Assume in sostanza il Tribunale che tale formale separazione sia avvenuta al fine di mantenere ciascun impianto sotto la soglia di 1 Mw di potenza, beneficiando cosi’ del procedimento autorizzatorio semplificato ed ha ritenuto dimostrata l’artificiosa elusione della normativa di settore valorizzando alcune circostanze fattuali e, segnatamente, la presenza di un unico accesso carrabile alle due recinzioni degli impianti, tra loro separati da “una sorta di area cuscinetto”; l’unitarieta’ dell’iniziativa imprenditoriale, facente capo ad un unico concessionario ed un unico imprenditore ed il fatto che l’intero procedimento amministrativo ha riguardato sempre contestualmente i due impianti.
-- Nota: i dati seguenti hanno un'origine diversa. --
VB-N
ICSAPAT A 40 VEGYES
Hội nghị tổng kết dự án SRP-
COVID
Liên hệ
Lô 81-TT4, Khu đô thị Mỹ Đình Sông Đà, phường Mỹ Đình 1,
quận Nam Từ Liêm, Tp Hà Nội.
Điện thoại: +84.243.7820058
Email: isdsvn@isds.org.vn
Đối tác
Nel far cio’, il Tribunale ha anche confutato la valutazione alternativa della vicenda offerta dalla difesa, correttamente delimitando l’ambito delle proprie attribuzioni e rinviando ogni approfondimento ulteriore al successivo giudizio di merito, ritenendo del tutto sufficiente, ai fini del controllo di compatibilita’ tra la fattispecie concreta e quella legale, quanto offerto dagli atti.
12. Si tratta, ad avviso del Collegio, di considerazioni del tutto corrette che dimostrano un adeguato espletamento, da parte del Tribunale, del proprio ruolo di garanzia, non limitato alla cognizione dell’astratta configurabilita’ del reato, ma esteso anche alla considerazione e valutazione di tutte le risultanze processuali in modo coerente e puntuale.
I dati fattuali posti in rilievo nel provvedimento impugnato risultano, dunque, determinanti e sottraggono ogni rilievo alle diverse argomentazioni sviluppate in ricorso.
Il ricorso deve pertanto essere rigettato, con le consequenziali statuizioni indicate in dispositivo.
P.Q.M.
Rigetta il ricorso e condanna il ricorrente al pagamento delle spese del procedimento.